As with Javascript, you can use CSS to add interactive coding to an SVG file. You can select various layers of the initial file and incorporate code that will hide them until the appropriate action occurs. Hover styles will define what the user sees when he or she mouses over an item, while transitions can impact the visual effect that occurs when moving from one view to the next. Check out A Collection of Page Transitions for a full sampling of the transitions you can use with CSS.

Edge Animate

Adobe Edge Animate is an outstanding choice for creators who want a hands-on approach with minimal coding. As part of the Adobe Creative Cloud, this software works seamlessly with Illustrator and Photoshop as well as InDesign, Premiere Pro, and After Effects.

Begin by uploading your graphics from the previous step and adding text in HTML format. At this point, you can implement responsive scaling by activating this feature from the properties panel. Set your project’s minimum and maximum width, and it will scale within those parameters for viewing on multiple devices.

To bring your infographic to life in Edge Animate, you’ll create widgets with various animated states. Edge provides you with powerful widget tools that can contain a wealth of information in a single button, such as the TimelineTrigger, which contains a default state, animated rollover state, and animated rollout state.
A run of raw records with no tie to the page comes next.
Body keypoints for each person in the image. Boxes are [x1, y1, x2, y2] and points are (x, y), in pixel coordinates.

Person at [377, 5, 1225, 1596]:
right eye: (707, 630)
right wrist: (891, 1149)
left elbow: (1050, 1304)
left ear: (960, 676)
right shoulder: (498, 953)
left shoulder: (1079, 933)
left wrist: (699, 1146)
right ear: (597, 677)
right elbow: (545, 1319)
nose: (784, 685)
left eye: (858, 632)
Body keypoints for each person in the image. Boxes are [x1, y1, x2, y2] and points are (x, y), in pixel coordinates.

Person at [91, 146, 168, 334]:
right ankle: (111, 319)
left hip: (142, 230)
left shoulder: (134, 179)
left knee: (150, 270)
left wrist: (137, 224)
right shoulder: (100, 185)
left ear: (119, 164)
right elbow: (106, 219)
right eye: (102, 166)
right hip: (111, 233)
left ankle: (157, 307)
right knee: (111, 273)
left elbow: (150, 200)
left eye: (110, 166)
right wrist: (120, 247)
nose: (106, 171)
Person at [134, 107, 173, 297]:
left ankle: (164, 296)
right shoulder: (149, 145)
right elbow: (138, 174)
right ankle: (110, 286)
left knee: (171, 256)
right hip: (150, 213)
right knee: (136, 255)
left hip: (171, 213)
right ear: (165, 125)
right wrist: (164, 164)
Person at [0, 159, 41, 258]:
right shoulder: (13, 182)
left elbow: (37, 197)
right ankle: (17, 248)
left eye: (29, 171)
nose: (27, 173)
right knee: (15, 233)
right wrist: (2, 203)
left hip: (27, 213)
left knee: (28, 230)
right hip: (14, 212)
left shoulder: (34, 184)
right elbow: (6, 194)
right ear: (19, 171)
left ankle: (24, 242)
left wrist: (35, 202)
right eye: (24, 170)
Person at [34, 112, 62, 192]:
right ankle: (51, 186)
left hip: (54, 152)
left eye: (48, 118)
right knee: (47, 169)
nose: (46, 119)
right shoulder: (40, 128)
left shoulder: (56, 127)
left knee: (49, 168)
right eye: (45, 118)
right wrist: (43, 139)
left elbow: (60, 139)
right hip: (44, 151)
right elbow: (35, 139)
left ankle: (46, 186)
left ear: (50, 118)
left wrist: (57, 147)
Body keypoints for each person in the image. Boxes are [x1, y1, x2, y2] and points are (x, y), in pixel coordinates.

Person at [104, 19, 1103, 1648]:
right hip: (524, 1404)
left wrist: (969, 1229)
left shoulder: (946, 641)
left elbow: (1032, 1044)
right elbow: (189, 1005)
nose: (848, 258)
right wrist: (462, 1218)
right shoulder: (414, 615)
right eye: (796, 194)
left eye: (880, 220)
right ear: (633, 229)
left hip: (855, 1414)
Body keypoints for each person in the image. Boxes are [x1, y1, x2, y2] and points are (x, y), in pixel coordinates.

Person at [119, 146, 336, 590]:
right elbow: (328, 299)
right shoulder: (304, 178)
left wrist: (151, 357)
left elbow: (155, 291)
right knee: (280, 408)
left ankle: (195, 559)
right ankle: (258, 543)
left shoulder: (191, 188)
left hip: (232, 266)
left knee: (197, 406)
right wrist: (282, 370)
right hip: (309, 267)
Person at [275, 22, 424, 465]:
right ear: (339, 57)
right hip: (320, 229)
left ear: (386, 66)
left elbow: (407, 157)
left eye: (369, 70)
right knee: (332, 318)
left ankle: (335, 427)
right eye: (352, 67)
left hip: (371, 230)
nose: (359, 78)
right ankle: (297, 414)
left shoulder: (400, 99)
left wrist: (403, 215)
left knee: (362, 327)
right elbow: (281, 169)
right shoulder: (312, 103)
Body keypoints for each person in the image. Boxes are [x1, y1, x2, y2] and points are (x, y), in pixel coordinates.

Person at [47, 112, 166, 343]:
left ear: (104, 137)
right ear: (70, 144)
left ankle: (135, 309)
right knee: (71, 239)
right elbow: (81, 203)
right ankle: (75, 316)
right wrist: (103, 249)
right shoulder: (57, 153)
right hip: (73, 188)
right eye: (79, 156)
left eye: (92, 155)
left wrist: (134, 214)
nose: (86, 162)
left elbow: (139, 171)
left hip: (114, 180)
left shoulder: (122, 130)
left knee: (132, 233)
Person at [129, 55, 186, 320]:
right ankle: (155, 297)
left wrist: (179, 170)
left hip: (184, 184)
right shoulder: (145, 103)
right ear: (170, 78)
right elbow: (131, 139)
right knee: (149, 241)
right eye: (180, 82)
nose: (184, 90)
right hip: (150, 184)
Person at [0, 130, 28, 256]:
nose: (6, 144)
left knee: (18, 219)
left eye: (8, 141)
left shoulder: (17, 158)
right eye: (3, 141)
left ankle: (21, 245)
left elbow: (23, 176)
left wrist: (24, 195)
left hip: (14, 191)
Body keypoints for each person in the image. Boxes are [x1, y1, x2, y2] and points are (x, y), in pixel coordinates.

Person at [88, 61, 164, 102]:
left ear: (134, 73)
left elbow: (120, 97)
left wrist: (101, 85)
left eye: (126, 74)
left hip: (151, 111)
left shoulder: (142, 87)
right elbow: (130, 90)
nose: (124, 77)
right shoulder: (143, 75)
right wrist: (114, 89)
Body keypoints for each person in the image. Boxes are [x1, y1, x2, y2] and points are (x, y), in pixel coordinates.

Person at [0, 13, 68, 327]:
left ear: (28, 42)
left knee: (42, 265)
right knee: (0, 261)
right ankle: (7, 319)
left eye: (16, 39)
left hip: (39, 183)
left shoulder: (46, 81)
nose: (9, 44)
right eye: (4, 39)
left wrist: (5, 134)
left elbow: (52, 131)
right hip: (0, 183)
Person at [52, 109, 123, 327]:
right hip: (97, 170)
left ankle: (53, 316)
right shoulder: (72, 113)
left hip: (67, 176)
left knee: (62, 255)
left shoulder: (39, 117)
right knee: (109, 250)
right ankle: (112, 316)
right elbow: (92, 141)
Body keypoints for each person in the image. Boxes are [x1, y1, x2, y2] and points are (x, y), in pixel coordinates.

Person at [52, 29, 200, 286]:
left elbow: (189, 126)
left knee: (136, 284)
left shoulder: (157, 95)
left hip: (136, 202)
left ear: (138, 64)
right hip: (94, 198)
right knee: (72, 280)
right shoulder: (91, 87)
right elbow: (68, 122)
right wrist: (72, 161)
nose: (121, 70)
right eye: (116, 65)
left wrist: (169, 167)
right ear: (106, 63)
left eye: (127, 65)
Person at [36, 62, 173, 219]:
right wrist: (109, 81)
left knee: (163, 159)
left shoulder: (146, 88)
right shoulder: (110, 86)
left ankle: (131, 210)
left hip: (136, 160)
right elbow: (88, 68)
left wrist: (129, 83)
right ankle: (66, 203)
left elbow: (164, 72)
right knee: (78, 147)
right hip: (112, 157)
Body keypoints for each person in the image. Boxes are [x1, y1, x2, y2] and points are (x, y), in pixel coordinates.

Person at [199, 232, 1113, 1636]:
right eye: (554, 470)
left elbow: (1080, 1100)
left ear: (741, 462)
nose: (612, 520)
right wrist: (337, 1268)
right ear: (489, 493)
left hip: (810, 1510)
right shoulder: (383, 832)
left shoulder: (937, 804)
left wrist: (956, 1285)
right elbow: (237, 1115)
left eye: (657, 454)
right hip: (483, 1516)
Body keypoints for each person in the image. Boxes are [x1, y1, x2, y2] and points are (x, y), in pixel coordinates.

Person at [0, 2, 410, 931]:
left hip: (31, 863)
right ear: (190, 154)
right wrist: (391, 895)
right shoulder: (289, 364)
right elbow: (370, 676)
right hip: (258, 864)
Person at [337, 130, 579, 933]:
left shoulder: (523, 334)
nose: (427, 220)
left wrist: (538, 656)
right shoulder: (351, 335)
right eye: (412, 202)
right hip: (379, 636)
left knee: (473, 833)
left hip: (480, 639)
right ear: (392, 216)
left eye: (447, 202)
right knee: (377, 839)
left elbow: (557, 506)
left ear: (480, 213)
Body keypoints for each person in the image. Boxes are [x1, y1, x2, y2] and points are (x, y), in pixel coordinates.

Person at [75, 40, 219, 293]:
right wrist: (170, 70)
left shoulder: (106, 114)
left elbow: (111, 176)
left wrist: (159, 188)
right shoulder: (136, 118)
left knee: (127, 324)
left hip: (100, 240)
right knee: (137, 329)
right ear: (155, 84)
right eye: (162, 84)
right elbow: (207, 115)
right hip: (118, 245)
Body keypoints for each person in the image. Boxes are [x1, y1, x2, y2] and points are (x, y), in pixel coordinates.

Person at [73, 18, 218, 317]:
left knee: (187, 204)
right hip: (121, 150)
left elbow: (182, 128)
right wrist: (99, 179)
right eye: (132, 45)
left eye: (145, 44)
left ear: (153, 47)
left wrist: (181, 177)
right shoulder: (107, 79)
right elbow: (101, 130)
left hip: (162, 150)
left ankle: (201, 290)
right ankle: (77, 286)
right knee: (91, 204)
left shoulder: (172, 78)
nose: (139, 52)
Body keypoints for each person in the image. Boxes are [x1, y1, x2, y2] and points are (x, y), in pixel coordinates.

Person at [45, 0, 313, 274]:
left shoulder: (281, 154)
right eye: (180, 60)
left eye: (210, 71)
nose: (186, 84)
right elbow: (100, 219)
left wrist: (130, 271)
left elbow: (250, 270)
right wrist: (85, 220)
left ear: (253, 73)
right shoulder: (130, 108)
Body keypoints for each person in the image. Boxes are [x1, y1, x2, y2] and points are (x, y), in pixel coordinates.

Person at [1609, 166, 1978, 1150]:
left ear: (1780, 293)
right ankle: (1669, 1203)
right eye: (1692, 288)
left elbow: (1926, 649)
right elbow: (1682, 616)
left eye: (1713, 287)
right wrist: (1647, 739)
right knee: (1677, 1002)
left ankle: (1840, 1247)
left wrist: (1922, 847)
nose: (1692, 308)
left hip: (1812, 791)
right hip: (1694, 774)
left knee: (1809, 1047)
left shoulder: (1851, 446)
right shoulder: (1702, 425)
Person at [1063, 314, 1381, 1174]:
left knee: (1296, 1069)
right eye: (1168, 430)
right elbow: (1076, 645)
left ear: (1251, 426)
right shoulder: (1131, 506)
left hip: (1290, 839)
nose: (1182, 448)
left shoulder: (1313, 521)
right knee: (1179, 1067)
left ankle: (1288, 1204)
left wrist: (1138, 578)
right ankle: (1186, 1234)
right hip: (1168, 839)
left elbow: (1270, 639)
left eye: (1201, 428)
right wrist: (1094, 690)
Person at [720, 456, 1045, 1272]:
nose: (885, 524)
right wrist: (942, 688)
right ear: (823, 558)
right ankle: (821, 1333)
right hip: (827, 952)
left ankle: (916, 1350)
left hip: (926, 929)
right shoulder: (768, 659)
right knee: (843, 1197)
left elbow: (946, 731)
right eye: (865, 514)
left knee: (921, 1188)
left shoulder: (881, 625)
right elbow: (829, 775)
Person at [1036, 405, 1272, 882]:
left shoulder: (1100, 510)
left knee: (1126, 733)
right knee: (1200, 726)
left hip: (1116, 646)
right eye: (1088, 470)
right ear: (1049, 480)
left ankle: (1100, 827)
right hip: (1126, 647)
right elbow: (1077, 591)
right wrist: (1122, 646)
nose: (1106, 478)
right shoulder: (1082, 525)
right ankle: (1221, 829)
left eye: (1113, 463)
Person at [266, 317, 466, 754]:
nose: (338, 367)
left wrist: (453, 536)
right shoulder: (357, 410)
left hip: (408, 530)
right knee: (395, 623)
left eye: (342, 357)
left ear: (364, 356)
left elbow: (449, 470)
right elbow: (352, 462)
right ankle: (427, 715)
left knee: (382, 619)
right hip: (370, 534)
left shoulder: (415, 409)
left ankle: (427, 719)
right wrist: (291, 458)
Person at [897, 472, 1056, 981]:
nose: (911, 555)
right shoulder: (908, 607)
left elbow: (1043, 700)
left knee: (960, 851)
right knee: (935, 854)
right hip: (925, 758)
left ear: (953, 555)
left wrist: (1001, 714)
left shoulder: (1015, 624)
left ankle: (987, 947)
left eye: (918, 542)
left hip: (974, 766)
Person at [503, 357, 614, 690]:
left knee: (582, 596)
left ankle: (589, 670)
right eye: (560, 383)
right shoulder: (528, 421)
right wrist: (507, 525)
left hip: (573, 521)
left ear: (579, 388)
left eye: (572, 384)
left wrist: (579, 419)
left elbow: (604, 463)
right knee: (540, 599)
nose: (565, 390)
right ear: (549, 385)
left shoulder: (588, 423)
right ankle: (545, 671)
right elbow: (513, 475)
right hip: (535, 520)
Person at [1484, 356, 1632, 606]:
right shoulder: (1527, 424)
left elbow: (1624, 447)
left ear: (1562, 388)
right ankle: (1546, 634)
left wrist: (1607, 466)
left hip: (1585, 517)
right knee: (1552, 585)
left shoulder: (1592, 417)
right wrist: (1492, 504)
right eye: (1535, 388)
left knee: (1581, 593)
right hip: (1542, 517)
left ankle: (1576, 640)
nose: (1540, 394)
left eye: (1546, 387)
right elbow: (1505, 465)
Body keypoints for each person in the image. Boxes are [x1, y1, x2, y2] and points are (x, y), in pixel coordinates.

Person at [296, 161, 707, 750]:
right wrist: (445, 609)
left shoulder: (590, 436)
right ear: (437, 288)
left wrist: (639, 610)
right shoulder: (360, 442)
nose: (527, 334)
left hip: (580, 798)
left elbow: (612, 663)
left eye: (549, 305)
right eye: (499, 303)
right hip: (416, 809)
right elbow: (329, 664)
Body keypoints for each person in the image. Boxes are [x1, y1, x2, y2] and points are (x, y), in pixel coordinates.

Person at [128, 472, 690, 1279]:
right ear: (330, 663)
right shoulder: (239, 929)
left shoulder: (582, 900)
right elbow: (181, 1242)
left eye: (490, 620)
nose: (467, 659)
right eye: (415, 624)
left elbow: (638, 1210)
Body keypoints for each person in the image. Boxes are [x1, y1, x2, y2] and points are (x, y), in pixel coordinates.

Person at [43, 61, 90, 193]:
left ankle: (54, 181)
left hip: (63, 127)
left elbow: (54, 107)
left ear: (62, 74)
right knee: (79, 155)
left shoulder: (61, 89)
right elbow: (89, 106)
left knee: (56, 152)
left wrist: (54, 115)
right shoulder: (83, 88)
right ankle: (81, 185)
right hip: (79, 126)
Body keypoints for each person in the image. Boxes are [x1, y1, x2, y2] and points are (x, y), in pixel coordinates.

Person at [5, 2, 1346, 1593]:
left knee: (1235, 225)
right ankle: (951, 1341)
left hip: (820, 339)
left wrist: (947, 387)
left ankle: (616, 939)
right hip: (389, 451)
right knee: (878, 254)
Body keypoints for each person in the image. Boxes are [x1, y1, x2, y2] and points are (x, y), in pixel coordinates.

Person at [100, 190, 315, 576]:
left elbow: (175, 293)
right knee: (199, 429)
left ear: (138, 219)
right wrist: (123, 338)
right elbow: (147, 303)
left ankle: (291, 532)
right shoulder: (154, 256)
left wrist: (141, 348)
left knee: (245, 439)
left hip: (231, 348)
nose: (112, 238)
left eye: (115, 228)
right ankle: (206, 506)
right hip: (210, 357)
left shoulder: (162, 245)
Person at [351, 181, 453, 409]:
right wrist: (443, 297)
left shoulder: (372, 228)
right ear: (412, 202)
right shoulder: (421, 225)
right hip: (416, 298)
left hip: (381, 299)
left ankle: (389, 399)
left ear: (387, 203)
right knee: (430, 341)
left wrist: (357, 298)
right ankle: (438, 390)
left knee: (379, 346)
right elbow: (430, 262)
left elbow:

How to Create Interactive Infographics with Handy Tools

If you’re not up to the task of coding your way through the creation process, you can also put together interactive infographics quickly with the help of a few handy software tools. These offer limited functionality, but they’re an easy fix when you want to add just one or two interactive elements to your piece rather than combining a more complex suite of features.

ThingLink

This tool lets you embed text, images, videos, and other content within an image. Using a static infographic as your core image, with this tool you can layer additional information on top. ThingLink provides a quick shortcut for turning your standard infographics into deeper and more engaging features.

Qzzr

If you’re interested in building a personalized infographic but you don’t have the deep coding skills necessary to craft one from the ground up, try a tool like Qzzr. This quiz-builder offers ample opportunity for customization using your own images, videos, GIFs, and text. Though you’re working with a standard background tool to put your content together, each Qzzr creation is satisfyingly unique.

Mapme

As the name suggests, Mapme is all about map creation. If your infographic guides viewers through a geographic journey, you might be able to take a shortcut to interactivity using this tool. The functionality is limited to maps, so it isn’t effective for other presentations, but it will let you set pins and embed data, videos, images, and more.

Infogr.Am

Specifically designed for highly engaging visuals, Infogr.Am is a powerful tool that will help you create maps, charts, and even dashboards. This is one of the more versatile tools available for creating interactive visual pieces without deep coding.

Votion

Votion is an interactive tool for creating polls, quizzes, brackets, and other interactive matchups. If you’re plotting one category against another, this creator will help you do so in a visually engaging format that puts the viewer in control of the action.

Ceros

Ceros is one of the more in-depth options for interactive infographic creation. This product is designed to give you all the functionality you’d enjoy with coding without the hassle of learning the finer points of Javascript, CSS, and similar languages. This feature-packed program isn’t as intuitive as other products, but it does give you more options to explore once you’ve mastered its navigation.

With the right tools and programs, you can put together an interactive infographic at nearly any skill level.

If you’re looking for a fast way to vault your content to a new level, learning how to create interactive infographics can be beneficial. Interactive infographics are ideal ways to boost engagement and gain your audience’s attention. Start brainstorming your next infographic topic, and explore how interactivity can share it with your viewers in a fresh new way.